Text provided
——
In this article, we’ll try to explain the differences that most developers will encounter and present the differentiating capabilities. Since the language of Ethereum and the Internet Computer slightly differ, this page mostly talks in terms common to Ethereum developers and provide a little dictionary in the end. This page is a living article which gets updated by the community over time to provide a comprehensive reference for new developers coming across the IC.

A very brief introduction to the Internet Computer

Before diving into a list of specific differences, we’ll give a brief description of the IC as a whole. The IC is a network of mostly independent subnet blockchains, but contracts can interact transparently across subnets. This allows horizontal scaling of the IC by continuously adding subnets. The subnets are managed by the Network Nervous System (NNS), essentially a Decentralized Autonomous Organization (DAO), running on the first subnet itself. The IC has a main utility token - ICP - which can be staked in the NNS to participate in governance and has to be converted to cycles in order to pay for resource consumption on the IC. Contracts on the IC are called canisters and contain WASM byte code. This allows to create contracts in a range of programming languages. In addition, there’s Motoko, a programming language that has been purposefully designed to write canisters in the actor model for the IC.

If you want to dig deeper into mechanics of the Internet Computer have a look at the following resources:

Differences between Ethereum and the Internet Computer

So without further ado, we’ll dive into some of notable differences between Ethereum and the IC.

User Experience

External accounts don’t have to pay for gas

The IC implements a “reverse gas” model, where contracts have to pay for their resources in cycles. Hence, a user of a dapp doesn’t need a wallet or tokens to interact with the dapp. Nevertheless, users can still be strongly authenticated to dapps using ID or fingerprint scanner. Internet Identity which is based on the Web Authentication standard.

If you wonder how canisters pay for their resources. Every canister has a cycle balance and the balance can be topped up by any other canister. Of course, you can also require users to pay a fee in ICP and then let your canister convert the ICP to cycles, essentially imitating the gas model of Ethereum. Hence, the IC allows for much more flexibility.

Users can interact with the IC safely from their browsers

The interaction between a user and an application on Ethereum usually looks like the following:

  1. A user points her browser to the domain of the application.
  2. The front end of the application is served by a traditional hosting provider.
  3. Dynamic data from the blockchain is typically proxied by either a centralized backend provided by the application provider or by a service provider like Infura.
  4. The user connects to the application with her wallet.
  5. The front end drafts a transaction and asks the wallet to sign and submit the transaction. Even in the case of a non-financial application the user needs to have ETH in her wallet to pay for gas fees.
——
Data listing

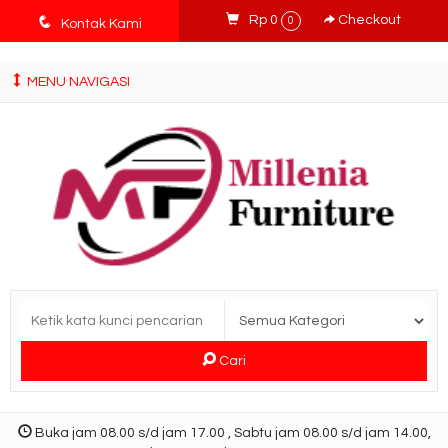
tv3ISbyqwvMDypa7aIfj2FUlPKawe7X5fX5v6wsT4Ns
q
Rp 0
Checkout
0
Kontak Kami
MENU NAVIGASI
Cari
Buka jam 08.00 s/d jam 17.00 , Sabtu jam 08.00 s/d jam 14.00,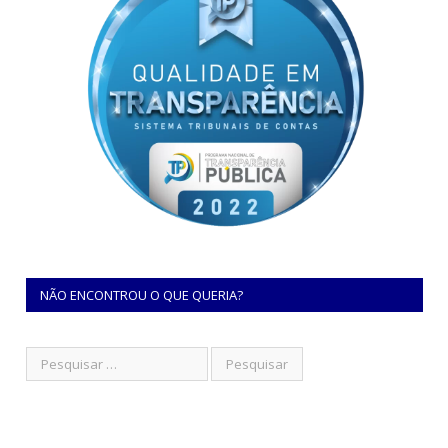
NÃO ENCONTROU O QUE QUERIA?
——
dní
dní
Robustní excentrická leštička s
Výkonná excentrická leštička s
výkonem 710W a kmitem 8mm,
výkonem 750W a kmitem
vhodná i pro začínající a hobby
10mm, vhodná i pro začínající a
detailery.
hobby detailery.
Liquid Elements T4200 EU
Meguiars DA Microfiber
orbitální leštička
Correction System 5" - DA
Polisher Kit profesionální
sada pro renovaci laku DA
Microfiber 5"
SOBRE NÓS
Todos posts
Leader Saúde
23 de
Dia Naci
——
Using the information
a - According to the Internet Computer article, what are contracts on the IC called?
b - Output the stretch of the Internet Computer article from "User Experience" through "much more flexibility.".
The entries have no connection to the Internet Computer article.

Exercise answers
a - Canisters.

b -
User Experience

External accounts don’t have to pay for gas

The IC implements a “reverse gas” model, where contracts have to pay for their resources in cycles. Hence, a user of a dapp doesn’t need a wallet or tokens to interact with the dapp. Nevertheless, users can still be strongly authenticated to dapps using ID or fingerprint scanner. Internet Identity which is based on the Web Authentication standard.

If you wonder how canisters pay for their resources. Every canister has a cycle balance and the balance can be topped up by any other canister. Of course, you can also require users to pay a fee in ICP and then let your canister convert the ICP to cycles, essentially imitating the gas model of Ethereum. Hence, the IC allows for much more flexibility.